▶ _EXERCISE DETAILS_
Write out each line of the listing as it stands, without the images.

▶ _COLLECTED DATA_
····················

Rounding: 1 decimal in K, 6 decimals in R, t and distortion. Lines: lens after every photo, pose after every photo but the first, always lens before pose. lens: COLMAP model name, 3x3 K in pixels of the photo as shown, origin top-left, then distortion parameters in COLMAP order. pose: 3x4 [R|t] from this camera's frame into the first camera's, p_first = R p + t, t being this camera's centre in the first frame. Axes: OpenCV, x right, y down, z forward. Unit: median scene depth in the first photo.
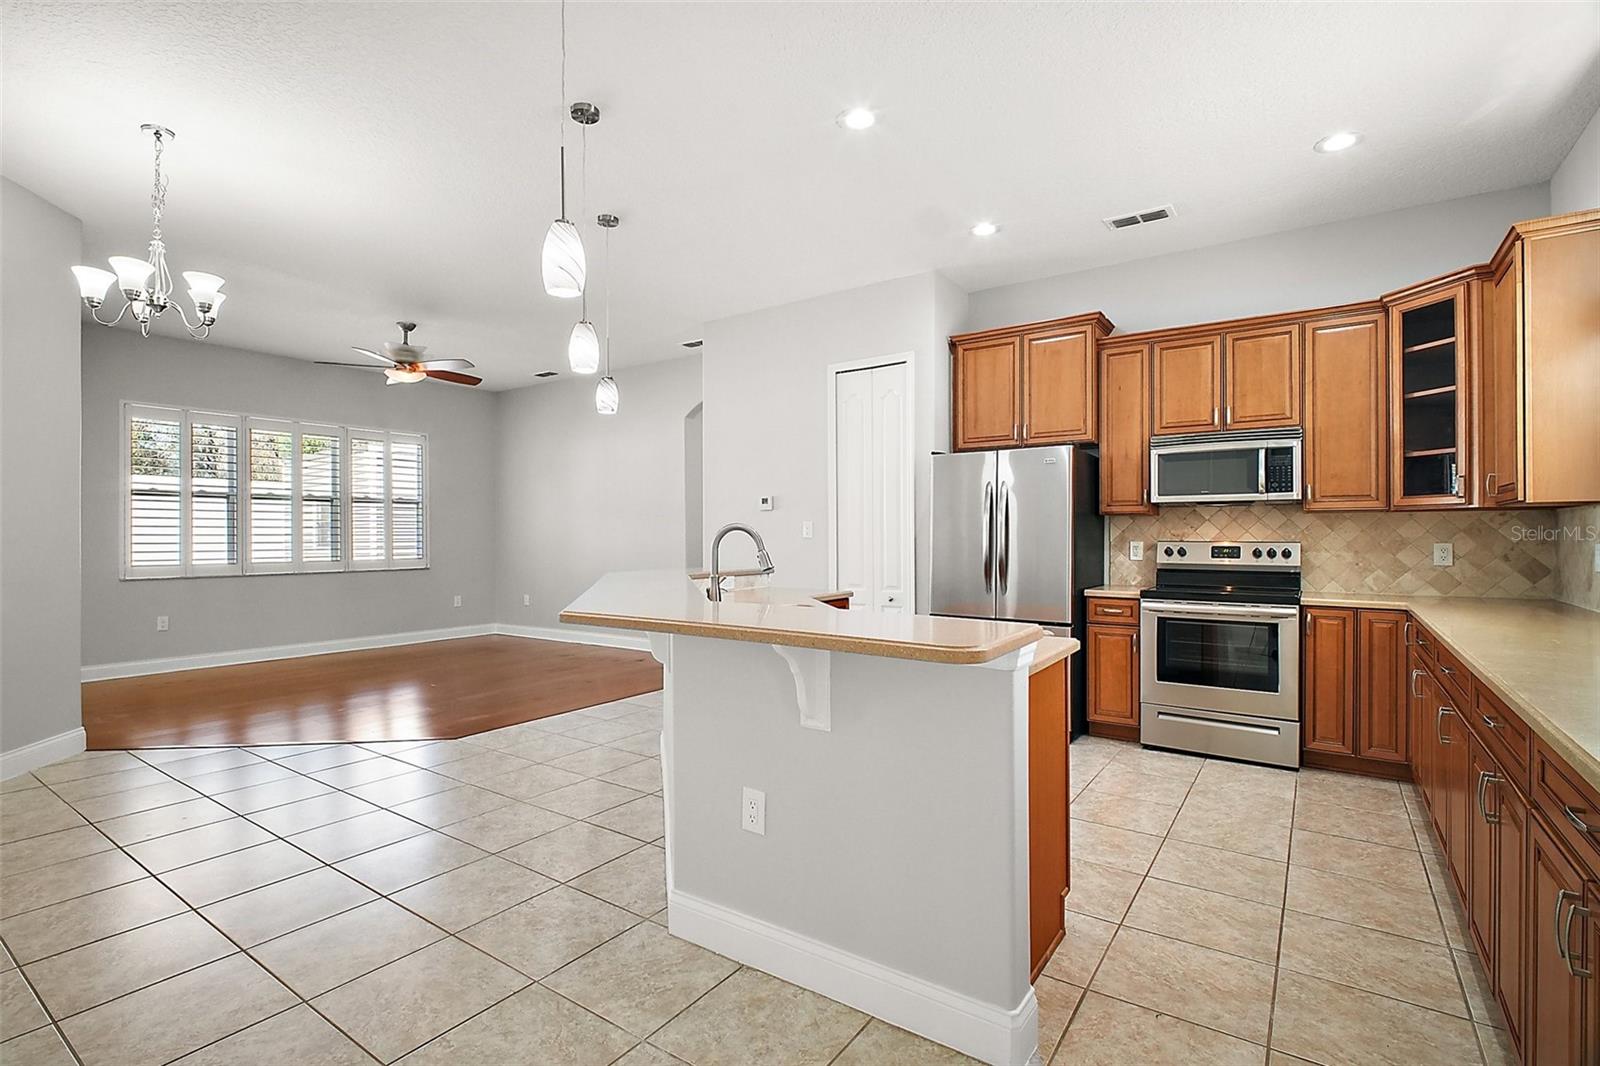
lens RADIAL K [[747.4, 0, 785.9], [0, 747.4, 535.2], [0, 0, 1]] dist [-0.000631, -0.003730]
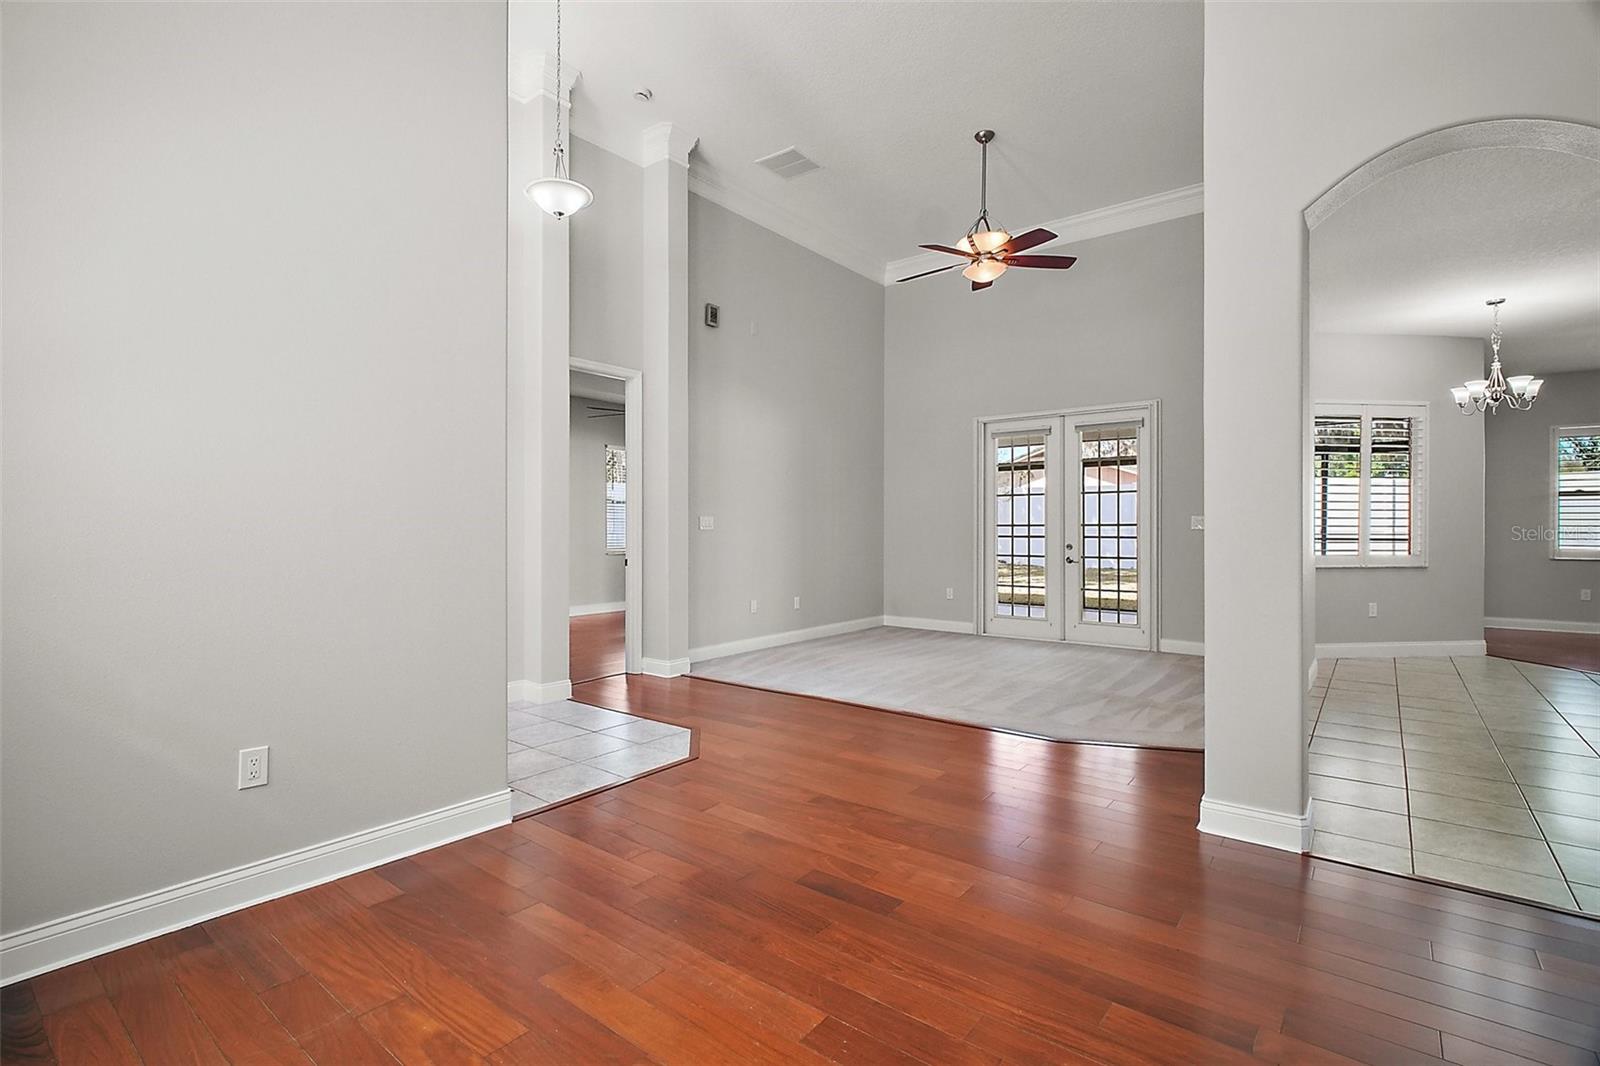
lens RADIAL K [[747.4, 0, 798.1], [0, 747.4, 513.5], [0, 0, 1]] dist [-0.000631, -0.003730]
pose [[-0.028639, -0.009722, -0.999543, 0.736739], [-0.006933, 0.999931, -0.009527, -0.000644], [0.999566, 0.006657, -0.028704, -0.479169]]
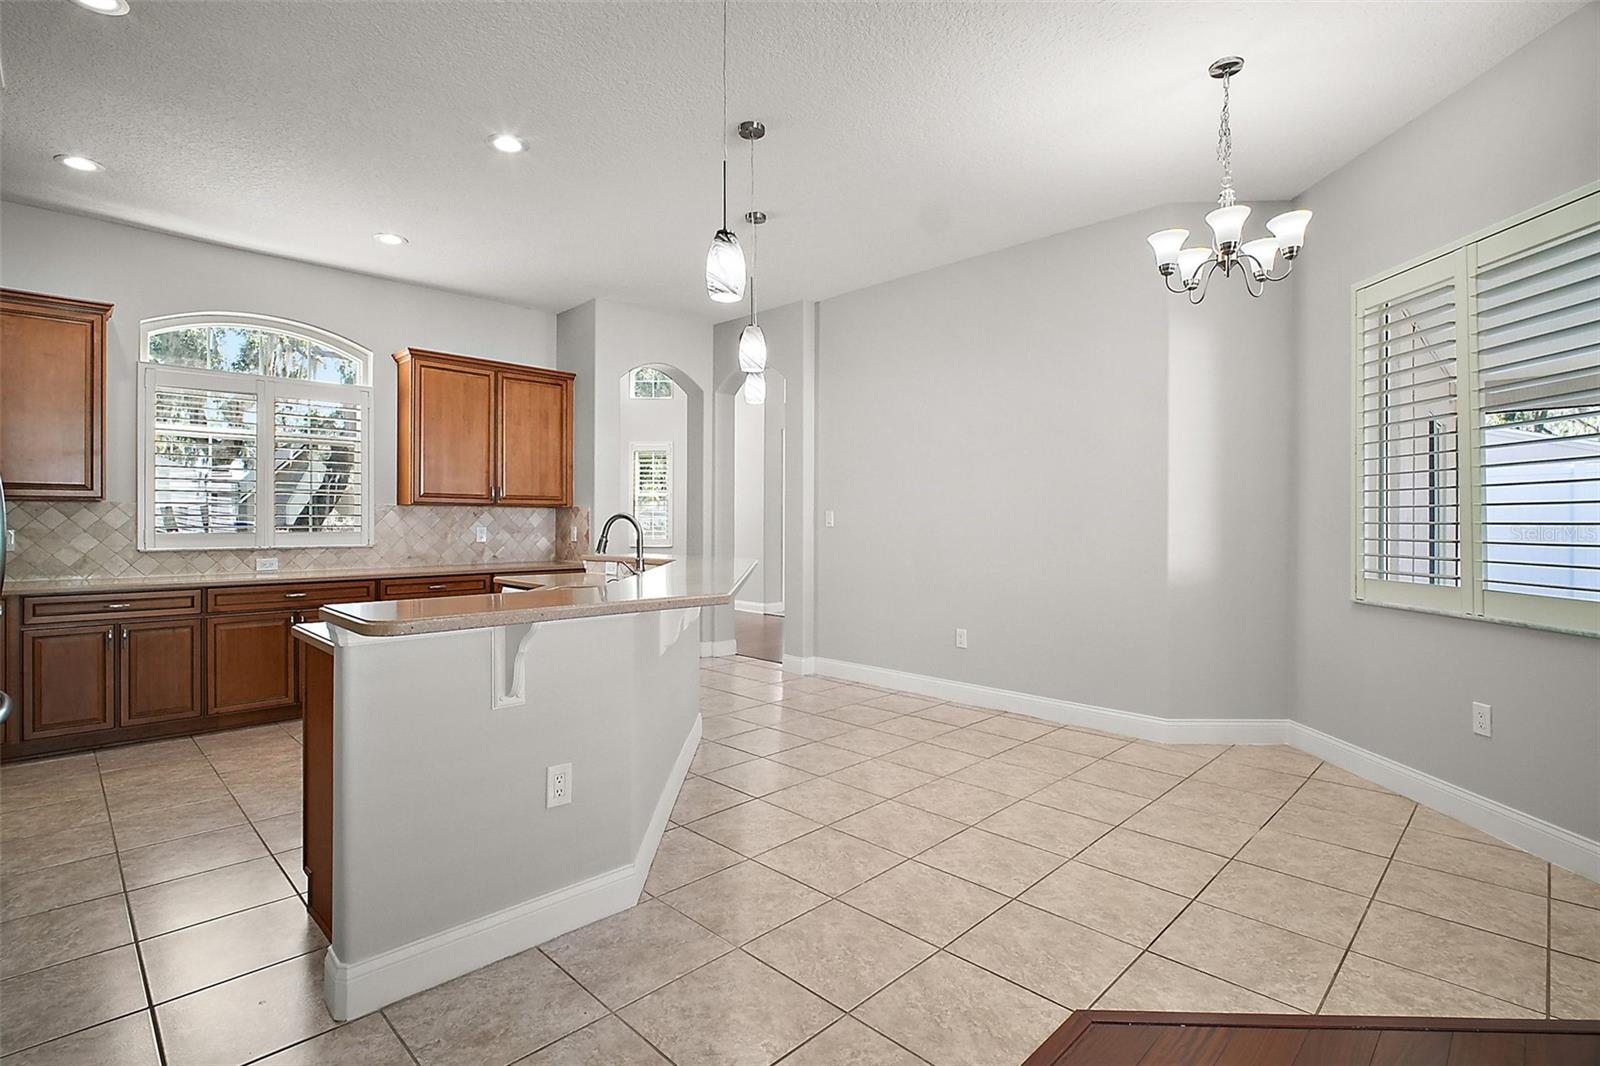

····················

▶ _SOLUTION BELOW_
Rounding: 1 decimal in K, 6 decimals in R, t and distortion. Lines: lens after every photo, pose after every photo but the first, always lens before pose. lens: COLMAP model name, 3x3 K in pixels of the photo as shown, origin top-left, then distortion parameters in COLMAP order. pose: 3x4 [R|t] from this camera's frame into the first camera's, p_first = R p + t, t being this camera's centre in the first frame. Axes: OpenCV, x right, y down, z forward. Unit: median scene depth in the first photo.
lens RADIAL K [[747.4, 0, 785.9], [0, 747.4, 535.2], [0, 0, 1]] dist [-0.000631, -0.003730]
lens RADIAL K [[747.4, 0, 798.1], [0, 747.4, 513.5], [0, 0, 1]] dist [-0.000631, -0.003730]
pose [[-0.028639, -0.009722, -0.999543, 0.736739], [-0.006933, 0.999931, -0.009527, -0.000644], [0.999566, 0.006657, -0.028704, -0.479169]]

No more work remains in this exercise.